Industrial robotic systems are central to automating smart manufacturing operations. Connected and automated factories face growing cybersecurity risks that can potentially cause interruptions and damages to physical operations. Among these attacks, data-integrity attacks often involve sophisticated exploitation of vulnerabilities that enable an attacker to access and manipulate the operational data and are hence difficult to detect with only existing intrusion detection or model-based detection. This paper addresses the challenges in utilizing existing side-channels to detect data-integrity attacks in robotic manufacturing processes by developing an online detection framework, ViSTR-GP, that cross-checks encoder-reported measurements against a vision-based estimate from an overhead camera outside the controller's authority. In this framework, a one-time interactive segmentation initializes SAM-Track to generate per-frame masks. A low-rank tensor-regression surrogate maps each mask to measurements, while a matrix-variate Gaussian process models nominal residuals, capturing temporal structure and cross-joint correlations. A frame-wise test statistic derived from the predictive distribution provides an online detector with interpretable thresholds. We validate the framework on a real-world robotic testbed with synchronized video frame and encoder data, collecting multiple nominal cycles and constructing replay attack scenarios with graded end-effector deviations. Results on the testbed indicate that the proposed framework recovers joint angles accurately and detects data-integrity attacks earlier with more frequent alarms than all baselines. These improvements are most evident in the most subtle attacks. These results show that plants can detect data-integrity attacks by adding an independent physical channel, bypassing the controller's authority, without needing complex instrumentation.

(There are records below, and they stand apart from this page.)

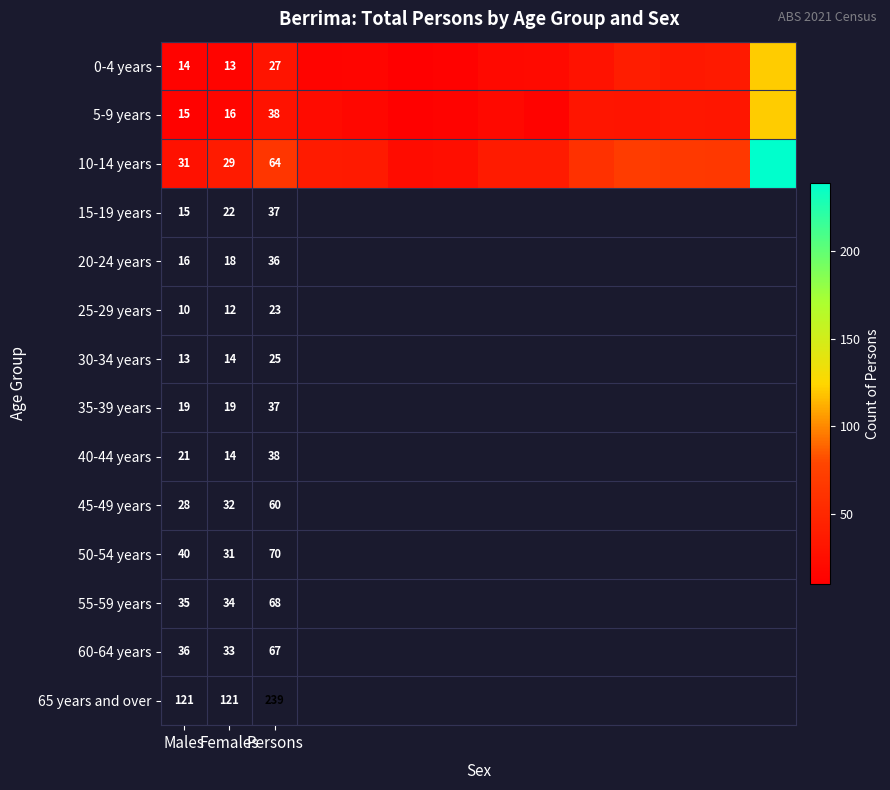

Is it true that 5-9 years equals 62 at Persons?

False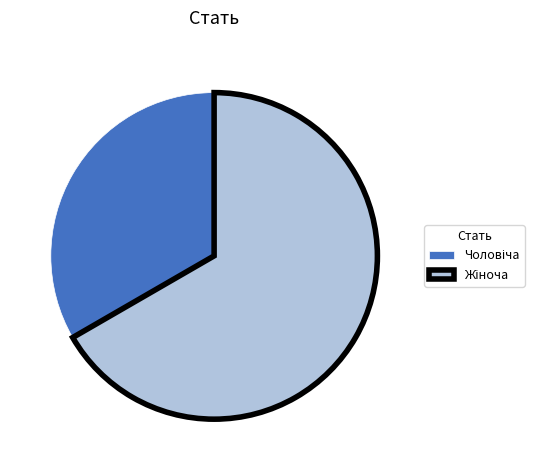

The Жіноча slice represents 58% of the pie. True or false?

False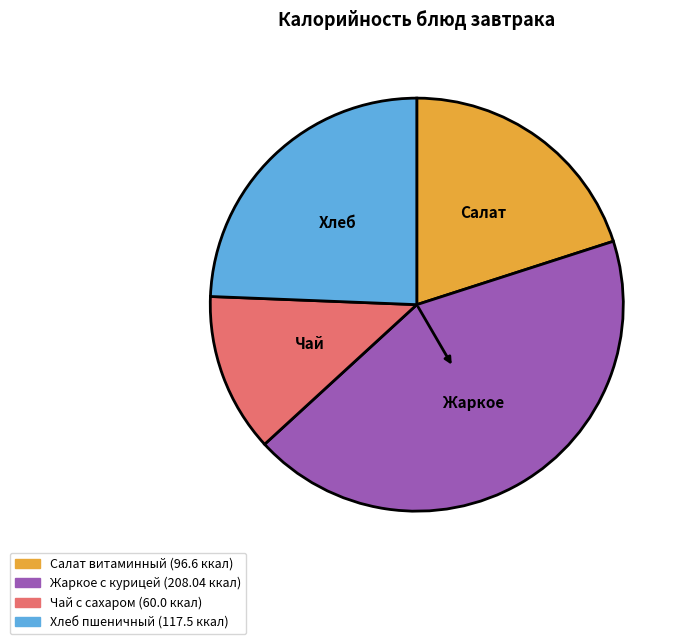

Does any single category account for the majority?

No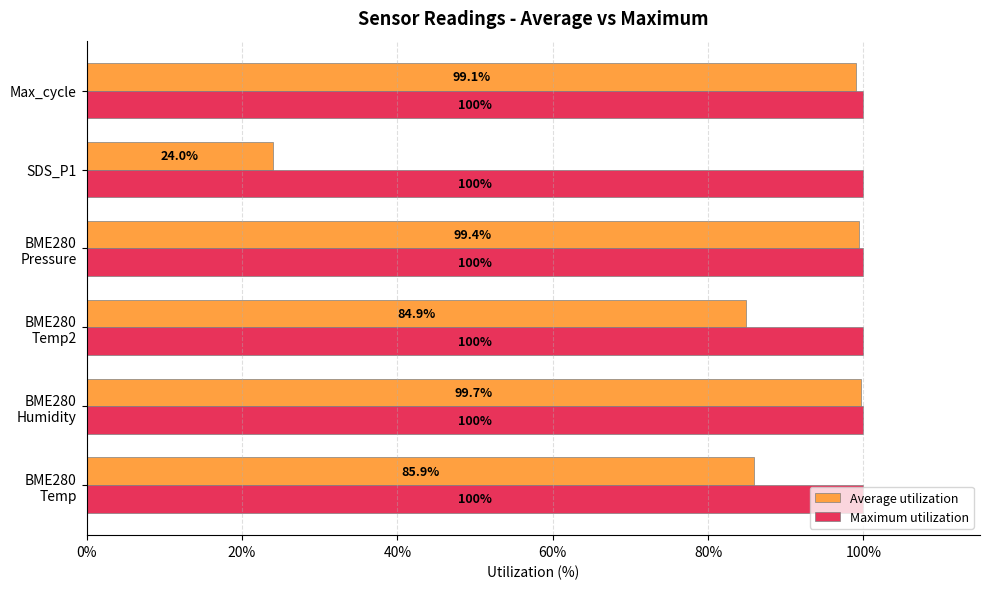

List the series in order of their peak value, highest first.

Maximum utilization, Average utilization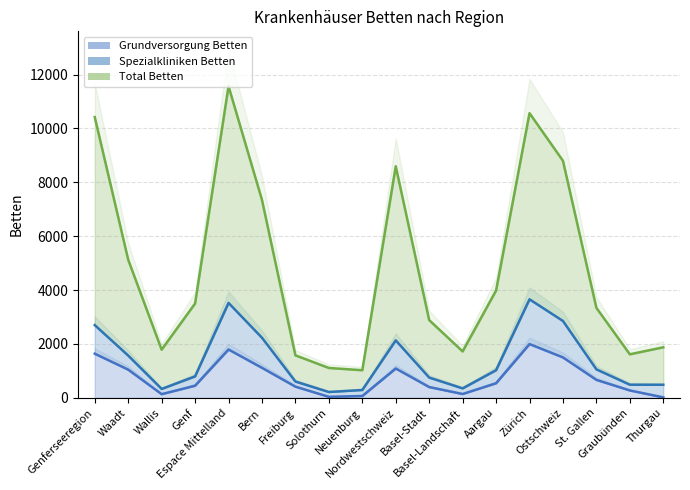

True or false: Total Betten (line) and Grundversorgung Betten (line) cross at least once.

False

Navid Aftabi, Abhishek Hanchate, Satish Bukkapatnam et al.

Industry 4.0's highly networked Machine Tool Controllers (MTCs) are prime targets for replay attacks that use outdated sensor data to manipulate actuators. Dynamic watermarking can reveal such tampering, but current schemes assume linear-Gaussian dynamics and use constant watermark statistics, making them vulnerable to the time-varying, partly proprietary behavior of MTCs. We close this gap with DynaMark, a reinforcement learning framework that models dynamic watermarking as a Markov decision process (MDP). It learns an adaptive policy online that dynamically adapts the covariance of a zero-mean Gaussian watermark using available measurements and detector feedback, without needing system knowledge. DynaMark maximizes a unique reward function balancing control performance, energy consumption, and detection confidence dynamically. We develop a Bayesian belief updating mechanism for real-time detection confidence in linear systems. This approach, independent of specific system assumptions, underpins the MDP for systems with linear dynamics. On a Siemens Sinumerik 828D controller digital twin, DynaMark achieves a reduction in watermark energy by 70% while preserving the nominal trajectory, compared to constant variance baselines. It also maintains an average detection delay equivalent to one sampling interval. A physical stepper-motor testbed validates these findings, rapidly triggering alarms with less control performance decline and exceeding existing benchmarks.